For the sine waves you can generate a table of sine waves for each frequency you want to extract, or you could just compute them on-demand for each new audio sample. I think the former way would be more efficient.
If you're really just interested in the magnitude of the energy in bins 1 and 3 and you know there isn't other interfering energy in those bins to corrupt the measurement, then using something like a flat-top window will make the power measurements in each bin insensitive to small variations in frequency.
Sidelobe leakage can't be avoided entirely if you're using a DFT, but careful selection of a window function may be able to get leakage effects low enough for your application.
A web search on "flat-top window" should get you some decent info. Depending on how much frequency uncertainty you expect, you may be able to use a less aggressive window and get the same effect.
Seems like you're spot on with increasing the buffer length and utilizing a window. Because the bandwidth of each DFT output is going to be more narrow, just perform the calculation less frequently. Then you shouldn't take as much of a hit on computational load.
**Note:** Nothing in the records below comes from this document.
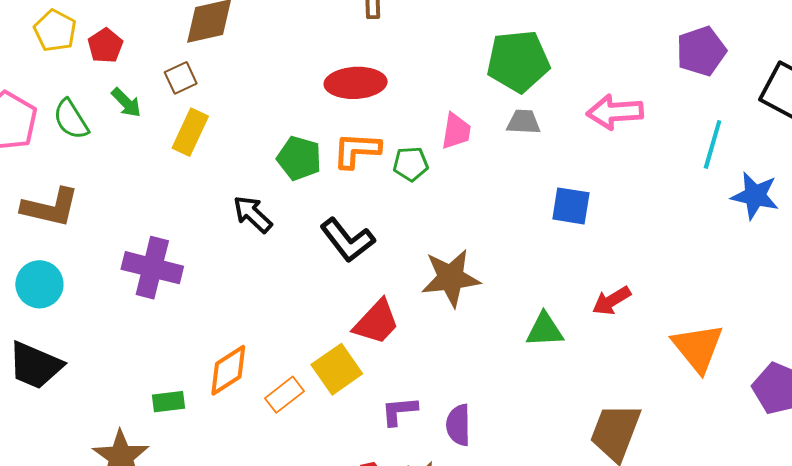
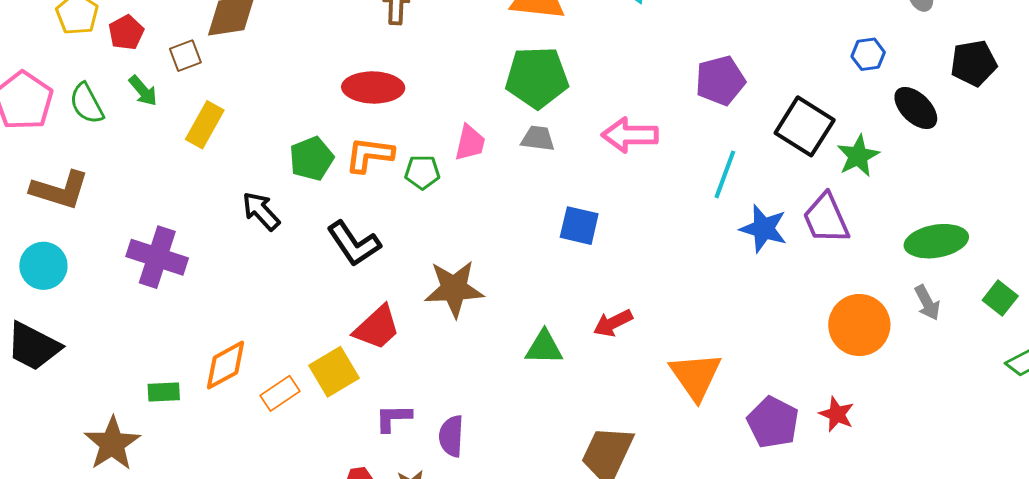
brown square: (181, 78) -> (185, 56), moved
green pentagon: (299, 158) -> (312, 159), turned 30

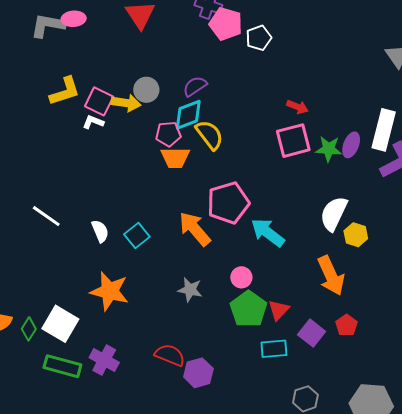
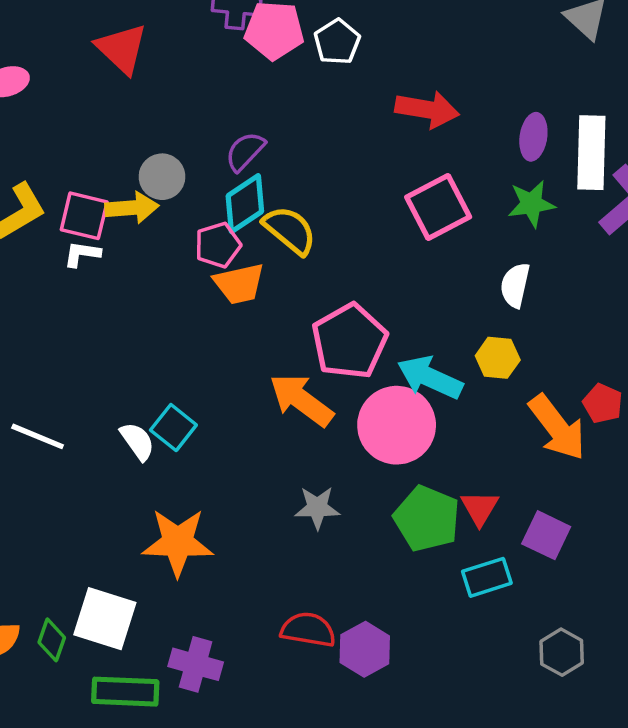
red arrow: (297, 107) -> (427, 109), moved, size x1.6
purple ellipse: (351, 145) -> (533, 137), moved
green star: (329, 149) -> (531, 204), moved
white semicircle: (334, 214) -> (515, 285), moved, size x0.7
yellow hexagon: (356, 235) -> (498, 358), moved
cyan square: (137, 236) -> (173, 428), moved
pink circle: (241, 277) -> (397, 425), moved, size x2.0
red pentagon: (346, 325) -> (603, 403), moved

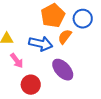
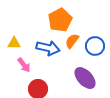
blue circle: (83, 19) -> (95, 46), moved
purple ellipse: (63, 70) -> (85, 78), moved

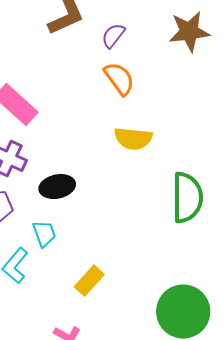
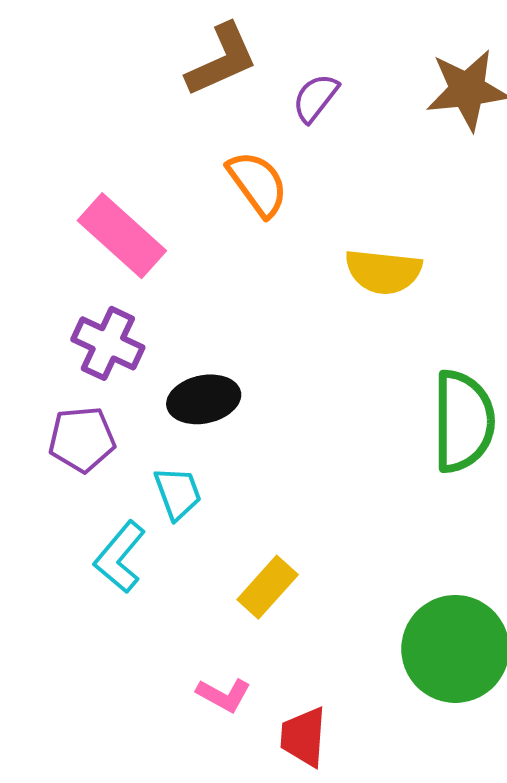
orange semicircle: (119, 79) -> (258, 184), moved
yellow semicircle: (133, 139) -> (383, 272), moved

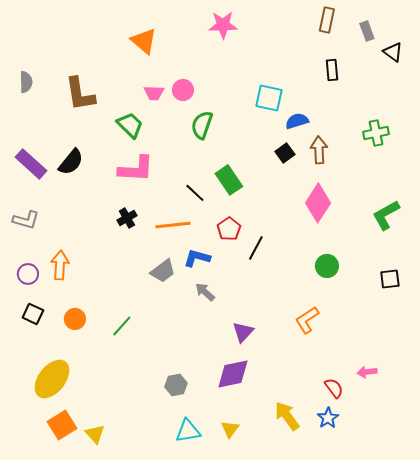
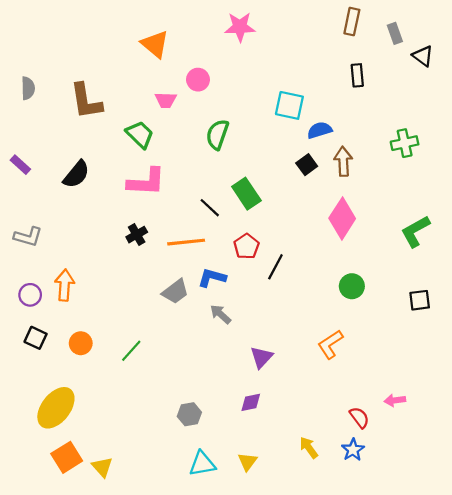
pink circle: (183, 90) -> (198, 80), moved
purple rectangle: (31, 164) -> (20, 165), moved, size x0.6
purple diamond: (233, 374) -> (251, 402), size x0.6
yellow arrow: (287, 416) -> (309, 448), size x0.7

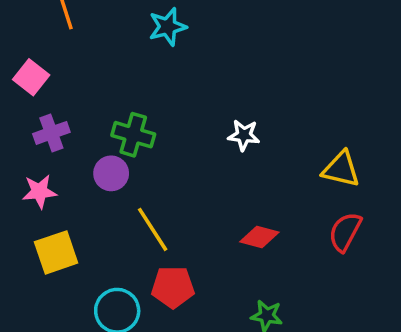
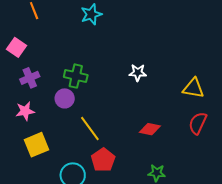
red pentagon: (173, 287) -> (103, 160), turned -30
If you need a high degree of frequency resolution, I'm not sure you have a choice but to increase the CPU load. If you only need to measure a few harmonic components, then I suppose you could try to dynamically track the fundamental frequency and tune some bandpass frequencies of some filters to the harmonics you want to measure. That could end up being cheaper from a CPU standpoint.
I wonder if you could dynamically vary the sample rate to track the fundamental such that you always have an integer number of periods in your buffer..
You need to reduce the side lobe interference from the other frequency bins when the frequency is not right on, which in the practice never is.
You could implement a WOLA filter to reduce inter-band interference.
With this type of (FFT) every bin will represent the surrounding frequencies with more legitimacy.
As for the computation, other writers are right, you can do computations less often. The WOLA filter bank will require you to do additional buffering and addition, but the FFT size does not change.
You have to pick a fold-this-many-times factor, I worked with 4 or 6 successfully.... and yes, you will have to pick a window too, do not waste time, use Hanning.
You might want to try Goertzel algorithm and get the estimate of mag/phase of the bin you are interested in.